Regular Sound Changes for Cross-Language Information Retrieval
                                       Michael P Oakes and Souvik Banerjee

Abstract
The aim of this project is the automatic conversion of query terms in one language into their equivalents in a
second, historically related, language, so that documents in the second language can be retrieved. The method is
to compile lists of regular sound changes which occur between related words of a language pair, and substitute
these in the source language words to generate target language words. For example, if we know b in Italian often
corresponds with a v in Spanish, an unaccented o in Italian with ó in Spanish, and a terminal e in Italian is
replaced with a null in Spanish, we can construct the Spanish word autómovil (car) from the Italian automobile.

A bilingual word list or dictionary is needed at first to first discover the set of regular sound changes, but once
this is known, there is no further need for a dictionary to look up individual query words. The method is
language pair independent, as long as the two languages belong to the same language family, such as the
Romance languages. Buckley et al. (2000) proposed a related method based on knowledge of regular
orthographic changes between languages, when corresponding words in two languages are pronounced alike, but
the method proposed here is novel in that it also incorporates regular, linguistically attested, sound changes
between historically related languages.

STATED PROBLEM:
Copy the abstract on regular sound changes above, starting at the words "A bilingual word" and stopping after "historically related languages.", and switch every "dictionary" in that stretch to "lexicon".

Dataset entries
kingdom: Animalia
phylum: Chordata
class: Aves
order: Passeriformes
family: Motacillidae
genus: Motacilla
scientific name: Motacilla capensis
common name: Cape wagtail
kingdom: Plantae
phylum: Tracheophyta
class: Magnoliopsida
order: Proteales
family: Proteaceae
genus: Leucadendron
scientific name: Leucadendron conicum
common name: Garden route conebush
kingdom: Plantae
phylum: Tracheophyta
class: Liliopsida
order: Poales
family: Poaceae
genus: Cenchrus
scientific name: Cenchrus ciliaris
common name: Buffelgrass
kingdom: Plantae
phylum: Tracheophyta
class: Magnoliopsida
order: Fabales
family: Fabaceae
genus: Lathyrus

FINISHED ANSWER:
A bilingual word list or lexicon is needed at first to first discover the set of regular sound changes, but once
this is known, there is no further need for a lexicon to look up individual query words. The method is
language pair independent, as long as the two languages belong to the same language family, such as the
Romance languages. Buckley et al. (2000) proposed a related method based on knowledge of regular
orthographic changes between languages, when corresponding words in two languages are pronounced alike, but
the method proposed here is novel in that it also incorporates regular, linguistically attested, sound changes
between historically related languages.